Human-powered helicopter record
July 2, 2012 by Tim McAdamsIn 1980 the American Helicopter Society offered a $250,000 prize for the first human powered helicopter. Known as the Sikorsky Prize, it was named in honor of the late helicopter pioneer Igor Sikorsky. To win the prize, the aircraft must reach a height of three meters and remain airborne for 60 seconds while staying in a 10 meter square.
Although some attempts have been made, so far 32 years later the prize has not been won. The first helicopter to try to win the contest was the Da Vinci III in 1989, designed and built by students at Cal Poly San Luis Obispo in California. It flew for 7.1 seconds and reached a height of 8 inches (20 cm). The second was the Yuri I in 1994, designed and built by students at Nihon University in Japan. It flew for 19.46 seconds and reached an altitude of 20 cm.
On June 21, 2012 a team of engineering students from the University of Maryland’s A. James Clark School of Engineering have gotten the closest to wining the prize and achieved an unofficial world record of 50 seconds with their Gamera II human-powered helicopter, far surpassing any previous records. It will not become official until validated by the National Aeronautic Association. The pilot was Kyle Gluesenkamp, a Ph.D candidate at the school’s mechanical engineering department.

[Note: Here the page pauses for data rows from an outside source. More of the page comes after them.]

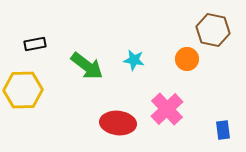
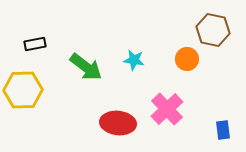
green arrow: moved 1 px left, 1 px down
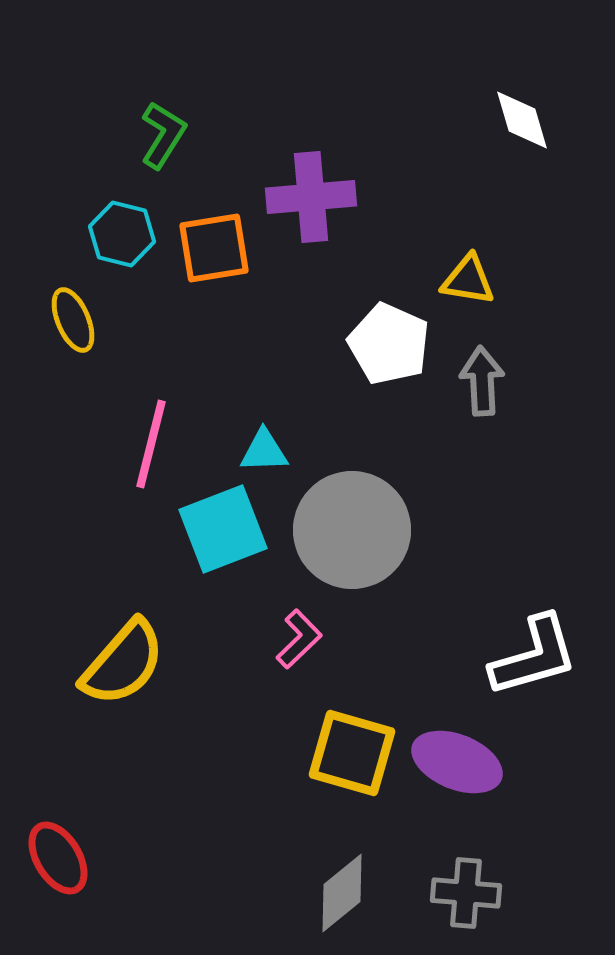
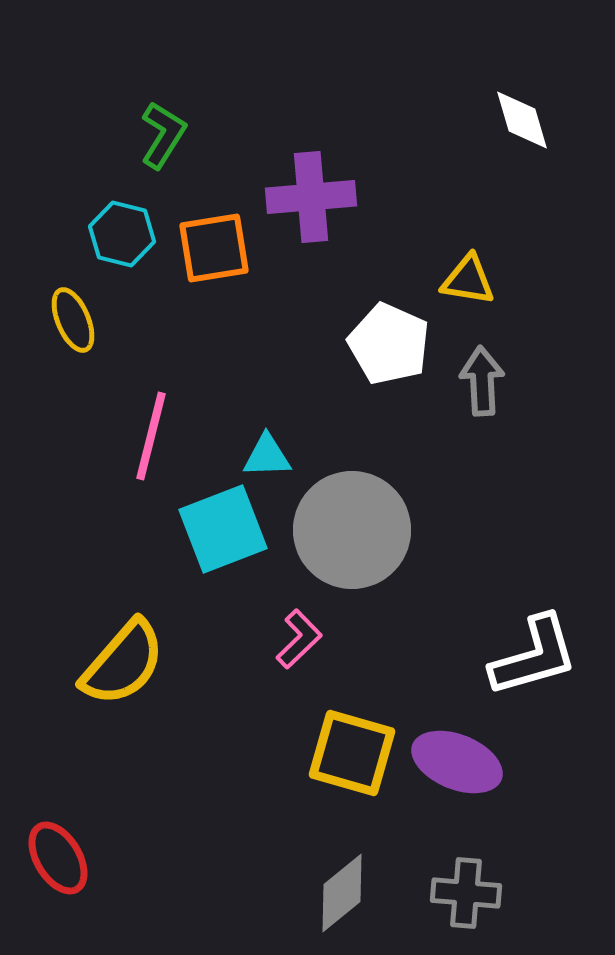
pink line: moved 8 px up
cyan triangle: moved 3 px right, 5 px down
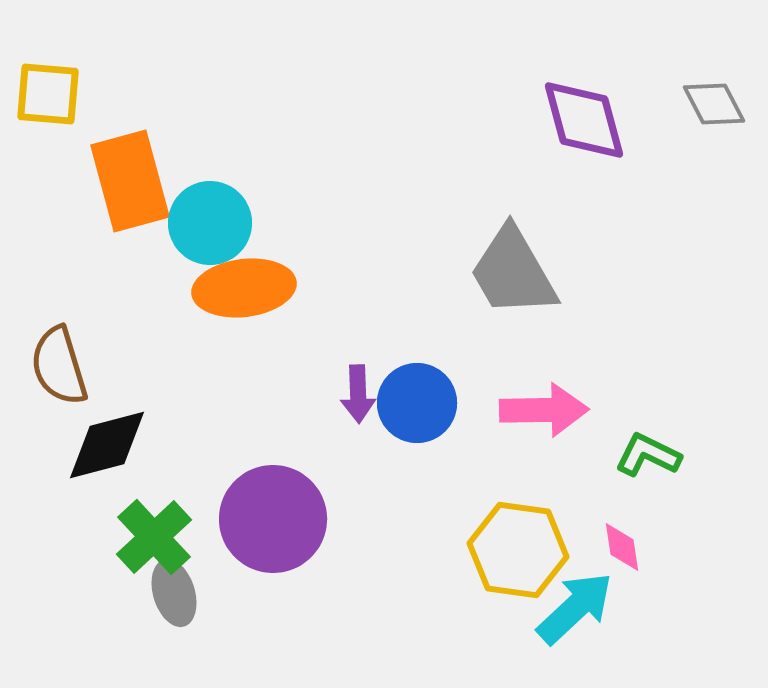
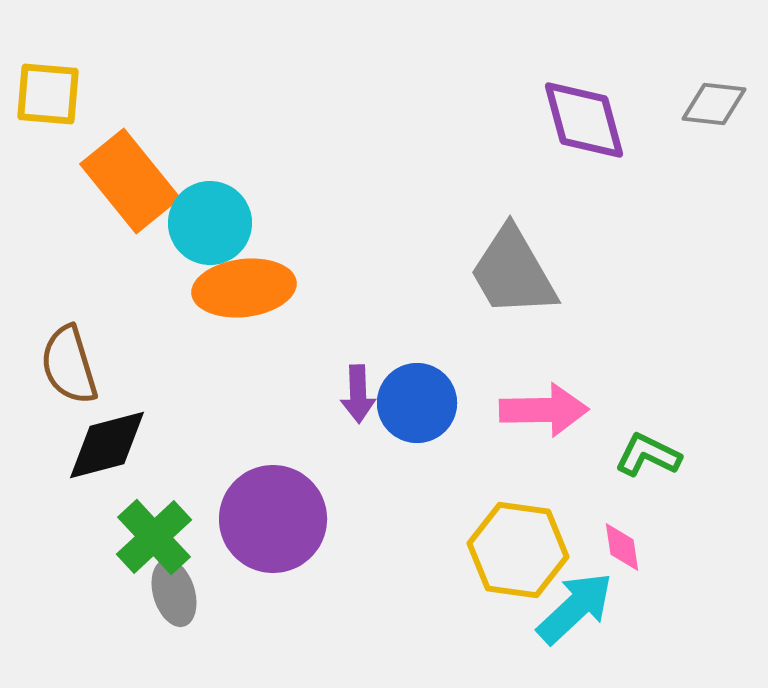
gray diamond: rotated 56 degrees counterclockwise
orange rectangle: rotated 24 degrees counterclockwise
brown semicircle: moved 10 px right, 1 px up
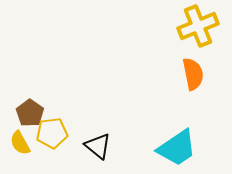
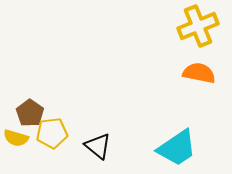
orange semicircle: moved 6 px right, 1 px up; rotated 68 degrees counterclockwise
yellow semicircle: moved 4 px left, 5 px up; rotated 45 degrees counterclockwise
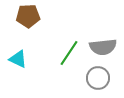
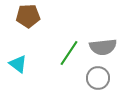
cyan triangle: moved 5 px down; rotated 12 degrees clockwise
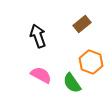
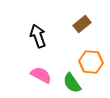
orange hexagon: rotated 15 degrees counterclockwise
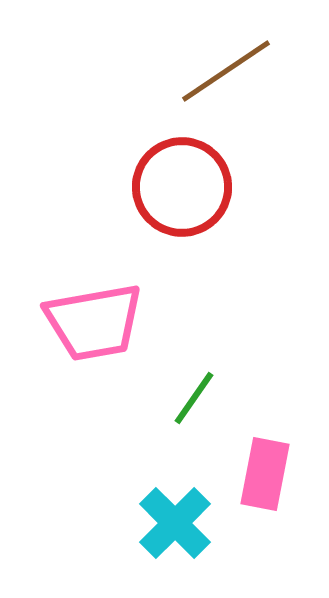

The first version (the Gamera I) stayed airborne for 11.4 seconds. The aircraft was re-engineered with improved airfoils and a new structural design that reduced weight by 39 percent. As with the previous version, the pilot produced power by pedaling. However, the Gamera II has hand cranks that can increase power output by as much as 20 percent. However, due to additional exertion required by the pilot, the output gains drop off after about 60 seconds. The Gamera II is about 105 feet from tip to tip and weighs about 75 pounds without a pilot.
July 2nd, 2012 at 6:09 pm
Unless I’m misunderstanding, Gamera II would not appear to even be qualified for the Sikorsky because it’s 105′ x 105′ dimensions would be impossible to maintain within a “10 meter square.”

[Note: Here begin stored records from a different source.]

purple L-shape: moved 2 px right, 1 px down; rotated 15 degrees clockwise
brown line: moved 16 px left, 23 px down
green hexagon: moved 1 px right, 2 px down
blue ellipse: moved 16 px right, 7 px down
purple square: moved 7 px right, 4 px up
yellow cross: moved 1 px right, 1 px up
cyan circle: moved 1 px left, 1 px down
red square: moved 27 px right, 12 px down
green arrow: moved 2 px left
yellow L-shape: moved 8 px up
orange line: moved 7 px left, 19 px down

July 2nd, 2012 at 10:10 pm
I don’t think the craft needs to *fit* within a 10 meter square. It just can’t move outside of a 10 meter square….more than approx 15′ in any direction from it’s starting point
July 6th, 2012 at 5:33 am
Alan, you are correct. The vertical axis of the center-most point of the aircraft must stay within the specified boundaries.
July 6th, 2012 at 3:46 pm
Implausible human factor Vs weight and wind might work inside a large hanger.
July 8th, 2012 at 1:21 pm
How about this, if not prohibited. Using an aircraft like the one here, Incorporate a methodology of storing ,call it the primary energy generated by the human ,before take off .( eg like a flywheel of sorts. ) then when the appropriate amount of primary energy is stored , it can be used along with ,say, the additional human generated, call it the secondary, energy( via peddles etc). This secondary human generated energy would begin feeding energy into the aircraft and that energy along with the stored primary energy could be used to keep the aircraft up for the duration needed to accomplish the feat for the prize.
July 11th, 2012 at 12:53 pm
I think they should install rubber bands that are wrapped by the human power plant. They could then be released. Technically the bands gain their energy through human power and could be supplemented by additional pedaling power. I says this without a reference to the rules.
July 19th, 2012 at 5:30 pm
Not that I’m one to talk but it sounds like they need a bunch of super in shape individuals that can take that kind of exertion for 60 seconds. I’m always impressed with our younger generations skill set and ability to adapt.